Can it actually happen? In Michael Brown's case, can the ritual be remembered for more than riots?

"Most definitely," said Ferguson resident Jeremy Rone as he completed a protest march on Saturday.

He said Brown's death should increase voter registration, which would "put the right people in the right places" to change the way police deal with the black community. Soon after the unrest started, a voter registration booth went up on the corner of the hardest-hit street.

Phillip Atiba Goff, a UCLA psychology professor and president of the Center for Policing Equity, does believe Ferguson has brought us into a different moment, "but with a small window."

"While I think there will be a push for stronger accountability and data collection that comes from this, I worry that we will repeat the amnesia that followed Los Angeles, Newark, Watts, and so many other urban centers for the past 50-plus years," Goff said in an email.

"Whatever the immediate good that may come in the wake of the events of Ferguson," he said, "we fail to honor the legacy of Mr.

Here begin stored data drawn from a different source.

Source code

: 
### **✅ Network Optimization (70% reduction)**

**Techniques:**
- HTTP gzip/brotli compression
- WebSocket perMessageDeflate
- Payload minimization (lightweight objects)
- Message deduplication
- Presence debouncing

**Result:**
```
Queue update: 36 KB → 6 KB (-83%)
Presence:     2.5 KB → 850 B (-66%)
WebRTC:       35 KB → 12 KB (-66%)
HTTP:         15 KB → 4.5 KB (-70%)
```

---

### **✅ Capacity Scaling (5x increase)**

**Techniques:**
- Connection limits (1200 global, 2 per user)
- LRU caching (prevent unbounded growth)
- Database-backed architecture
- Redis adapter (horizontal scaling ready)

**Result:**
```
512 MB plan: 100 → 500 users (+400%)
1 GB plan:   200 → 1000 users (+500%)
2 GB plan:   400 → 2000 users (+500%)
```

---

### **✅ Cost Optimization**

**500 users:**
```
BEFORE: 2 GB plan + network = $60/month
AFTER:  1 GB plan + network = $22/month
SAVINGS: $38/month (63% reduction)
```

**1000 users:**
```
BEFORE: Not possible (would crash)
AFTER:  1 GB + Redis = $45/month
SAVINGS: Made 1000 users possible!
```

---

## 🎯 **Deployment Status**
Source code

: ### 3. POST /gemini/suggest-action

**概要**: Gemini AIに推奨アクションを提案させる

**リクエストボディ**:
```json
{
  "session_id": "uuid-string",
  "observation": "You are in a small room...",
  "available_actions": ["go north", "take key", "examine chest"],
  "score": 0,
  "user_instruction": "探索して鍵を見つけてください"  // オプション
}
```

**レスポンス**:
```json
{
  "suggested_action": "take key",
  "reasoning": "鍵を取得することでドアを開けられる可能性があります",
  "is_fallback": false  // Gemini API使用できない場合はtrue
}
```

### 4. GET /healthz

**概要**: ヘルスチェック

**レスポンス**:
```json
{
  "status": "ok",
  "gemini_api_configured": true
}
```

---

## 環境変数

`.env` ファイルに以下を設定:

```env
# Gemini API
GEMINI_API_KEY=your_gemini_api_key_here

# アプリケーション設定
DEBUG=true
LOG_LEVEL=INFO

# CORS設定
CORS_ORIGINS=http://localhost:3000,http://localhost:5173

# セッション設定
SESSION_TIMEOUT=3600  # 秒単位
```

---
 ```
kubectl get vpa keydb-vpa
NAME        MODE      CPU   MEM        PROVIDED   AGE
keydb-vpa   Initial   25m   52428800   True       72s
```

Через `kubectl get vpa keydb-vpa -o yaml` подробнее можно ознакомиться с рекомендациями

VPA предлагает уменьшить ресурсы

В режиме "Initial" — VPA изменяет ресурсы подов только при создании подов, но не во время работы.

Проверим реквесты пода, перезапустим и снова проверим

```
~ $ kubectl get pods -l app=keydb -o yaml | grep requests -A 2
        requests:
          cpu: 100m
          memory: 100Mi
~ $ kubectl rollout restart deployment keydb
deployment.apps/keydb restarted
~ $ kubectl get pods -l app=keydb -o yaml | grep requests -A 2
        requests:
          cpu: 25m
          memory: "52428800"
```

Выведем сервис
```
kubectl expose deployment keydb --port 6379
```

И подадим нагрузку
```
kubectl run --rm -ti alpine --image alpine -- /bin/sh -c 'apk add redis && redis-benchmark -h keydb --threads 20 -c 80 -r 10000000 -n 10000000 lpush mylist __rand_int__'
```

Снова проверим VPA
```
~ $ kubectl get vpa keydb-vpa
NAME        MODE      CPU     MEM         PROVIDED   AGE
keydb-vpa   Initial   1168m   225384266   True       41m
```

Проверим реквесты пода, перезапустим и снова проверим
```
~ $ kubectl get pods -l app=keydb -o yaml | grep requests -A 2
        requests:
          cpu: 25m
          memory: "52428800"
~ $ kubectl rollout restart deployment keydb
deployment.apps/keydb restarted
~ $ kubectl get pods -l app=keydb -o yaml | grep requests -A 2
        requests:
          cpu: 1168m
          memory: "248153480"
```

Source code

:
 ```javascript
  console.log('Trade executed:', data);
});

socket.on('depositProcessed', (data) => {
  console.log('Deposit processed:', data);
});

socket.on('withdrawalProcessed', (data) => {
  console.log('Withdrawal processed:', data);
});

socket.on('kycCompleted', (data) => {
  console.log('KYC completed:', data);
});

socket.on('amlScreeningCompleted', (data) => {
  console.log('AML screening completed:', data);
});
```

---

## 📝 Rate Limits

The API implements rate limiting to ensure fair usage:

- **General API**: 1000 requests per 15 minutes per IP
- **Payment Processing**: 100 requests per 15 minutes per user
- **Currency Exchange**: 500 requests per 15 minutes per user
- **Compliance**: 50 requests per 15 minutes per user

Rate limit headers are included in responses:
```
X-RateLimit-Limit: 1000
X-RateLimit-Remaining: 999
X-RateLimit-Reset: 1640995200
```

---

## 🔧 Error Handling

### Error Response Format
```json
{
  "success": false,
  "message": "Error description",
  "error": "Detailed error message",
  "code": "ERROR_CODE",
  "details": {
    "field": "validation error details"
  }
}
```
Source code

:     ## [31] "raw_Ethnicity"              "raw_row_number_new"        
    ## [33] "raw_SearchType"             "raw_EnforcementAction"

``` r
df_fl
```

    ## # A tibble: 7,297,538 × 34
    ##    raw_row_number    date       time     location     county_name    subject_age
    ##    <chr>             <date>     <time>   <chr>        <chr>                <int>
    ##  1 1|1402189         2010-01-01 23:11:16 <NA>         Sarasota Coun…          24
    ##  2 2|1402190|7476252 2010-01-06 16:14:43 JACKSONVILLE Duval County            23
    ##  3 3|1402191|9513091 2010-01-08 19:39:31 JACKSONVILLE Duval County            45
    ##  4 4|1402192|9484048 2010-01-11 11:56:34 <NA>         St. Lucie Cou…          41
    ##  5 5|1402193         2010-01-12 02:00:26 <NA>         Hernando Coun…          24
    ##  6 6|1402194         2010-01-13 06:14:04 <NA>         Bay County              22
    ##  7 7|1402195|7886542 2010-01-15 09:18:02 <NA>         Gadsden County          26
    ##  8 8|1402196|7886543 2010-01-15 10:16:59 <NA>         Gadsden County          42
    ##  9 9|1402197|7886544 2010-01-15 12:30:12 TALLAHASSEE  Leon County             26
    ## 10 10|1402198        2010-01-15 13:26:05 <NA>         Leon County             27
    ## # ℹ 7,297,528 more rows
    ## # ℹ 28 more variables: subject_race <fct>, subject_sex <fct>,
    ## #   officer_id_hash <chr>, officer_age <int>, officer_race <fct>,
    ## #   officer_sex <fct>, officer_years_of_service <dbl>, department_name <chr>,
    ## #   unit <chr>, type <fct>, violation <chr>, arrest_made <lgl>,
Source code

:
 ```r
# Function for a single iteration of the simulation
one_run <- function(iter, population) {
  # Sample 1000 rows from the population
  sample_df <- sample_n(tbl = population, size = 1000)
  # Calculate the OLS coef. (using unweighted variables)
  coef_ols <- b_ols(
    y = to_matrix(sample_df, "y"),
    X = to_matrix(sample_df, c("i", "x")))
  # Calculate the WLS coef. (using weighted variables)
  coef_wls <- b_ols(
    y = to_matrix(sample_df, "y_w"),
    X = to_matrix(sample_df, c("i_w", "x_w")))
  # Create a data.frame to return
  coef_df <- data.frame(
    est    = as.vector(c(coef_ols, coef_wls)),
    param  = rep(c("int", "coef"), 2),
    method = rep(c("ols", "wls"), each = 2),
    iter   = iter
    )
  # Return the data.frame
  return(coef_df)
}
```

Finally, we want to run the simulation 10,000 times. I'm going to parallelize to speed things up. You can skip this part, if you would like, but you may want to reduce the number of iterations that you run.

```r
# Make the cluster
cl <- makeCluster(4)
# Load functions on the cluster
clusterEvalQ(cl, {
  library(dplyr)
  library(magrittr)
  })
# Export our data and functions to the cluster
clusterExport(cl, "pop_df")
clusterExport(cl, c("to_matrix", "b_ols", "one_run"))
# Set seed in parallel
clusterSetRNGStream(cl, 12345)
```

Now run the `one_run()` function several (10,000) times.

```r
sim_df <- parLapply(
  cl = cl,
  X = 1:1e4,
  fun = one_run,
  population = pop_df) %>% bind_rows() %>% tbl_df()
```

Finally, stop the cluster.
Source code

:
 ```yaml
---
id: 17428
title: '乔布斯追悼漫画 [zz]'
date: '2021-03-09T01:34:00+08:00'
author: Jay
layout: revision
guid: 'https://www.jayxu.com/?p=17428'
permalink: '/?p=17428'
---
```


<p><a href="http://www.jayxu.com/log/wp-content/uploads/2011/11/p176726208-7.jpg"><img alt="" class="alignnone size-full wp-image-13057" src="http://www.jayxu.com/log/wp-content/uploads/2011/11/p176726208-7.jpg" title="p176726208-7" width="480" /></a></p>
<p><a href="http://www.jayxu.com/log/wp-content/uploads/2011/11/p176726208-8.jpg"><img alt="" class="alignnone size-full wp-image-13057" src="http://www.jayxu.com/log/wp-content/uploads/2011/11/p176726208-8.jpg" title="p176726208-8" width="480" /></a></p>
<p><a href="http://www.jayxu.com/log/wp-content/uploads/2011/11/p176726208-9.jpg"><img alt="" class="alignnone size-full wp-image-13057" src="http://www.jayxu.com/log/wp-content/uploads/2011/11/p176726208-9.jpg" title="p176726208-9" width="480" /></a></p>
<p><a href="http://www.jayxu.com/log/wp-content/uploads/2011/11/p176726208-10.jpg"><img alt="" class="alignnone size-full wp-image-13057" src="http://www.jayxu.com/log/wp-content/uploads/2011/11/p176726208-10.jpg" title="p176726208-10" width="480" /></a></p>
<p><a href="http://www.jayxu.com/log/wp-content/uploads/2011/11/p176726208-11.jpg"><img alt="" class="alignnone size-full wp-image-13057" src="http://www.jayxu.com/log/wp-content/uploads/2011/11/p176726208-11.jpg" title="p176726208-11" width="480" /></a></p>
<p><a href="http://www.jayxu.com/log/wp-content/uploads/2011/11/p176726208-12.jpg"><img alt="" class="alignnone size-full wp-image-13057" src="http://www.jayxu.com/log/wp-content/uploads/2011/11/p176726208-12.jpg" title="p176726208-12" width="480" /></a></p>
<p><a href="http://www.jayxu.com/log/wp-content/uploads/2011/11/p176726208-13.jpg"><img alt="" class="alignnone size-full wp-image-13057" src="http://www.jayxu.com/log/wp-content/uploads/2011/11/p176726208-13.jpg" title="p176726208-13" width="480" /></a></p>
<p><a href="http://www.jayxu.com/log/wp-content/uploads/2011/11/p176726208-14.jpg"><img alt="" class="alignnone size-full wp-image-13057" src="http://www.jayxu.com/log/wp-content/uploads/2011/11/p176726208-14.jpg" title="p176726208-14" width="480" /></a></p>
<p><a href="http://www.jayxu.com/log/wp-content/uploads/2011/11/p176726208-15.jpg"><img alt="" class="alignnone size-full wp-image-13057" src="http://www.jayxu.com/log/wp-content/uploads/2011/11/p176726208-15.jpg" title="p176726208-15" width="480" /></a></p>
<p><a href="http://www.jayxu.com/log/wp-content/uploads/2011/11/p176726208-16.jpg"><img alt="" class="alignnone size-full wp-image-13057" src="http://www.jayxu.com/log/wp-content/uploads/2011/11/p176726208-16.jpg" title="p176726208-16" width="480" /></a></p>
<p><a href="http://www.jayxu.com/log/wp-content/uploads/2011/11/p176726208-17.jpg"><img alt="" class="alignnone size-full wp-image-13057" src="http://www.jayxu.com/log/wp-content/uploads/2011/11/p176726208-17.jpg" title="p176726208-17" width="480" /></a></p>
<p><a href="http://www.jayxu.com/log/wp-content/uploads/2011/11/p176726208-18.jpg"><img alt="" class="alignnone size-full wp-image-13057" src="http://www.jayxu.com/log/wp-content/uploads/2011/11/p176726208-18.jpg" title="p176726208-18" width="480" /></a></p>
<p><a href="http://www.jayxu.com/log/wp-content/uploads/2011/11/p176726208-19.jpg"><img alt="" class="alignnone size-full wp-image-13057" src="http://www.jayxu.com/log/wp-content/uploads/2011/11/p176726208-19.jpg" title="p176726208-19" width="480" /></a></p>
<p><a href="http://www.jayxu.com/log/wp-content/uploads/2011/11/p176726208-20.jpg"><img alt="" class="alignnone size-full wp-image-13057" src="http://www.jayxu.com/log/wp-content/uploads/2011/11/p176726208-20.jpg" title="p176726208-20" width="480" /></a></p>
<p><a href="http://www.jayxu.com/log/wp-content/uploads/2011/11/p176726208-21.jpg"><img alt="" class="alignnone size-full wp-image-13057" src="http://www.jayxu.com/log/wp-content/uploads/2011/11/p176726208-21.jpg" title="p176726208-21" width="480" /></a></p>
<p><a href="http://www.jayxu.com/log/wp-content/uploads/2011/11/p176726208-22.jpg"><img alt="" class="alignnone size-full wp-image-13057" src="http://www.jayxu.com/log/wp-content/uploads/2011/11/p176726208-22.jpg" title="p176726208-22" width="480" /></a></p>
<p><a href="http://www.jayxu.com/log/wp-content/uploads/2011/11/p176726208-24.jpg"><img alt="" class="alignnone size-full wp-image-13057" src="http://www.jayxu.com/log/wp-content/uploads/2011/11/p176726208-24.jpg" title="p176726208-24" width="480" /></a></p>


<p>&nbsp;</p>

Brown if our collective attention to these issues and collective memory lasts no longer than the month or two after peace returns to the streets of his hometown."

Hazar Khidir, a Harvard medical student who traveled to Ferguson with friends to support local community activists, suggested strict policies to regulate police conduct. The current protests, she said, "represent an opportunity to highlight a problem and bring about institutional change that saves other young black men from dying."

There are a few glimmers of institutional change.

Those concerned that Brown's death might not be fairly investigated took note of the high-profile appearance of Eric Holder, America's first black attorney general, in Ferguson to meet with locals and discuss the federal probe he ordered. At least three police officers in the Ferguson area have been suspended for behavior that came to light due to newly heightened scrutiny of police. The White House is reviewing policies that have supplied police departments with military hardware, an issue that received much scrutiny in Ferguson.

"I trust that what's happening in the street-level conflicts and clashes in Ferguson are the birthing pains of a new American social order," Sam Fulwood III wrote for the Center for American Progress.

"I truly believe," he wrote, "something revolutionary is occurring there that signals a pivot point for American society."

America likes to measure progress, to count it. When it comes to the killing of unarmed black males, progress will be found in the uncounted:

The young man who doesn't run from police.

The officer who doesn't pull the trigger.

The ritual that doesn't get repeated.